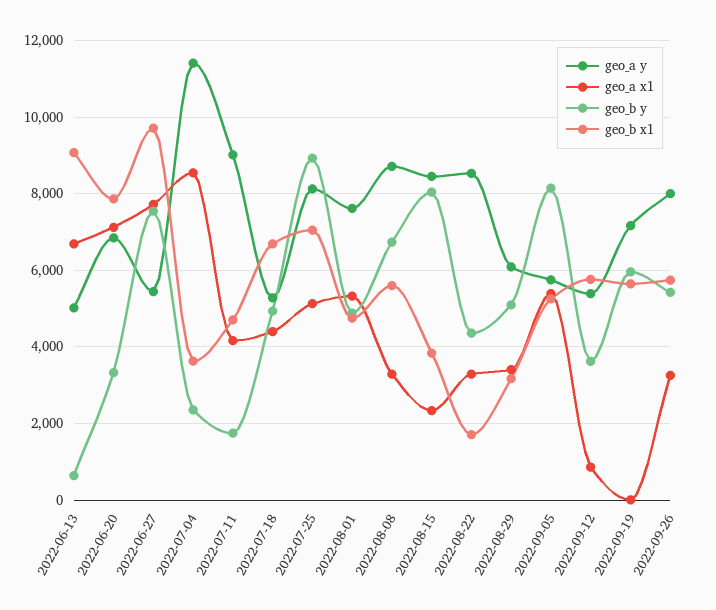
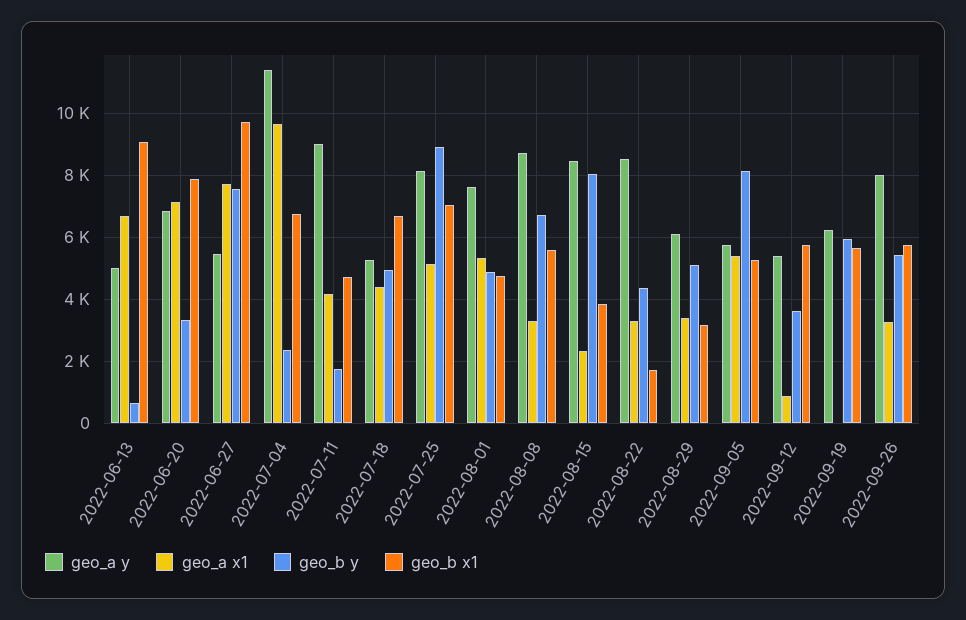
  {
    "geo_a y": {
      "2022-06-13": 5000,
      "2022-06-20": 6800,
      "2022-06-27": 5400,
      "2022-07-04": 11400,
      "2022-07-11": 9000,
      "2022-07-18": 5200,
      "2022-07-25": 8200,
      "2022-08-01": 7600,
      "2022-08-08": 8800,
      "2022-08-15": 8400,
      "2022-08-22": 8600,
      "2022-08-29": 6000,
      "2022-09-05": 5800,
      "2022-09-12": 5400,
-     "2022-09-19": 7200,
+     "2022-09-19": 6200,
      "2022-09-26": 8000
    },
    "geo_a x1": {
      "2022-06-13": 6600,
      "2022-06-20": 7200,
      "2022-06-27": 7800,
-     "2022-07-04": 8600,
+     "2022-07-04": 9600,
      "2022-07-11": 4200,
      "2022-07-18": 4400,
      "2022-07-25": 5200,
      "2022-08-01": 5400,
      "2022-08-08": 3200,
      "2022-08-15": 2400,
      "2022-08-22": 3200,
      "2022-08-29": 3400,
      "2022-09-05": 5400,
      "2022-09-12": 800,
      "2022-09-19": 0,
      "2022-09-26": 3200
    },
    "geo_b y": {
      "2022-06-13": 600,
      "2022-06-20": 3400,
      "2022-06-27": 7600,
      "2022-07-04": 2400,
      "2022-07-11": 1800,
      "2022-07-18": 5000,
      "2022-07-25": 9000,
      "2022-08-01": 4800,
      "2022-08-08": 6800,
      "2022-08-15": 8000,
      "2022-08-22": 4400,
      "2022-08-29": 5200,
      "2022-09-05": 8200,
      "2022-09-12": 3600,
      "2022-09-19": 6000,
      "2022-09-26": 5400
    },
    "geo_b x1": {
      "2022-06-13": 9000,
      "2022-06-20": 7800,
      "2022-06-27": 9800,
-     "2022-07-04": 3600,
+     "2022-07-04": 6800,
      "2022-07-11": 4800,
      "2022-07-18": 6600,
      "2022-07-25": 7000,
      "2022-08-01": 4800,
      "2022-08-08": 5600,
      "2022-08-15": 3800,
      "2022-08-22": 1800,
      "2022-08-29": 3200,
      "2022-09-05": 5200,
      "2022-09-12": 5800,
      "2022-09-19": 5600,
      "2022-09-26": 5800
    }
  }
────────────────────────────────────────
Required action: What you return must match the entries above exactly, apart from the pictures, which are left out.

Expected output:
  {
    "geo_a y": {
      "2022-06-13": 5000,
      "2022-06-20": 6800,
      "2022-06-27": 5400,
      "2022-07-04": 11400,
      "2022-07-11": 9000,
      "2022-07-18": 5200,
      "2022-07-25": 8200,
      "2022-08-01": 7600,
      "2022-08-08": 8800,
      "2022-08-15": 8400,
      "2022-08-22": 8600,
      "2022-08-29": 6000,
      "2022-09-05": 5800,
      "2022-09-12": 5400,
-     "2022-09-19": 7200,
+     "2022-09-19": 6200,
      "2022-09-26": 8000
    },
    "geo_a x1": {
      "2022-06-13": 6600,
      "2022-06-20": 7200,
      "2022-06-27": 7800,
-     "2022-07-04": 8600,
+     "2022-07-04": 9600,
      "2022-07-11": 4200,
      "2022-07-18": 4400,
      "2022-07-25": 5200,
      "2022-08-01": 5400,
      "2022-08-08": 3200,
      "2022-08-15": 2400,
      "2022-08-22": 3200,
      "2022-08-29": 3400,
      "2022-09-05": 5400,
      "2022-09-12": 800,
      "2022-09-19": 0,
      "2022-09-26": 3200
    },
    "geo_b y": {
      "2022-06-13": 600,
      "2022-06-20": 3400,
      "2022-06-27": 7600,
      "2022-07-04": 2400,
      "2022-07-11": 1800,
      "2022-07-18": 5000,
      "2022-07-25": 9000,
      "2022-08-01": 4800,
      "2022-08-08": 6800,
      "2022-08-15": 8000,
      "2022-08-22": 4400,
      "2022-08-29": 5200,
      "2022-09-05": 8200,
      "2022-09-12": 3600,
      "2022-09-19": 6000,
      "2022-09-26": 5400
    },
    "geo_b x1": {
      "2022-06-13": 9000,
      "2022-06-20": 7800,
      "2022-06-27": 9800,
-     "2022-07-04": 3600,
+     "2022-07-04": 6800,
      "2022-07-11": 4800,
      "2022-07-18": 6600,
      "2022-07-25": 7000,
      "2022-08-01": 4800,
      "2022-08-08": 5600,
      "2022-08-15": 3800,
      "2022-08-22": 1800,
      "2022-08-29": 3200,
      "2022-09-05": 5200,
      "2022-09-12": 5800,
      "2022-09-19": 5600,
      "2022-09-26": 5800
    }
  }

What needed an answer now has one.